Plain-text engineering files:
........
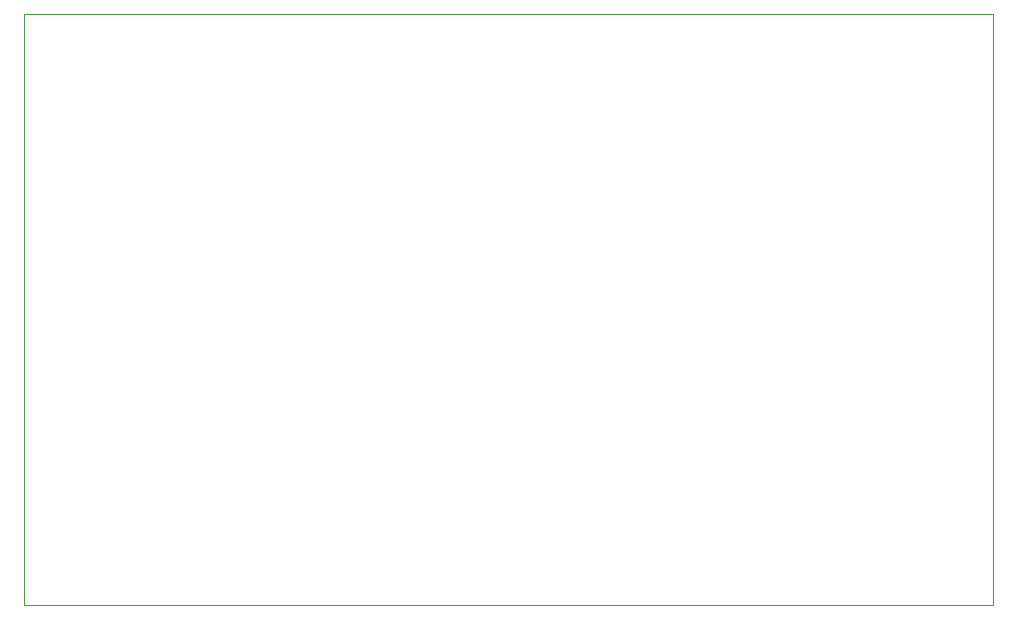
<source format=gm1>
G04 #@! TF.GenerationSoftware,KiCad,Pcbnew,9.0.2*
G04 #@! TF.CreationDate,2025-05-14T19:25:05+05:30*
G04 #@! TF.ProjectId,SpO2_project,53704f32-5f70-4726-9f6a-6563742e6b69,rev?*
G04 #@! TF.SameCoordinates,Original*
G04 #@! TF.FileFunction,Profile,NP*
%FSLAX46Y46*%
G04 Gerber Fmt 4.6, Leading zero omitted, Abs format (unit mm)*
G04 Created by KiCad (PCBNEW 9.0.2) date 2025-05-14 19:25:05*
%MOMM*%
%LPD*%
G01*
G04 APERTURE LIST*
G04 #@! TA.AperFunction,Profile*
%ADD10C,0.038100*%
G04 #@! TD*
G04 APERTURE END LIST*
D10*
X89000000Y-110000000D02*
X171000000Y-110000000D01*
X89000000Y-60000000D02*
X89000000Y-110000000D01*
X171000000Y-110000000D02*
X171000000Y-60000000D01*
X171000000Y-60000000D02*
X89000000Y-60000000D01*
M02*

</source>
........
TASK REQUIREMENTS:
Please write out, exactly as they appear, the lines from the line containing "G04 Gerber Fmt" through the last line of the records above, both included.

EXPECTED OUTPUT:
G04 Gerber Fmt 4.6, Leading zero omitted, Abs format (unit mm)*
G04 Created by KiCad (PCBNEW 9.0.2) date 2025-05-14 19:25:05*
%MOMM*%
%LPD*%
G01*
G04 APERTURE LIST*
G04 #@! TA.AperFunction,Profile*
%ADD10C,0.038100*%
G04 #@! TD*
G04 APERTURE END LIST*
D10*
X89000000Y-110000000D02*
X171000000Y-110000000D01*
X89000000Y-60000000D02*
X89000000Y-110000000D01*
X171000000Y-110000000D02*
X171000000Y-60000000D01*
X171000000Y-60000000D02*
X89000000Y-60000000D01*
M02*

</source>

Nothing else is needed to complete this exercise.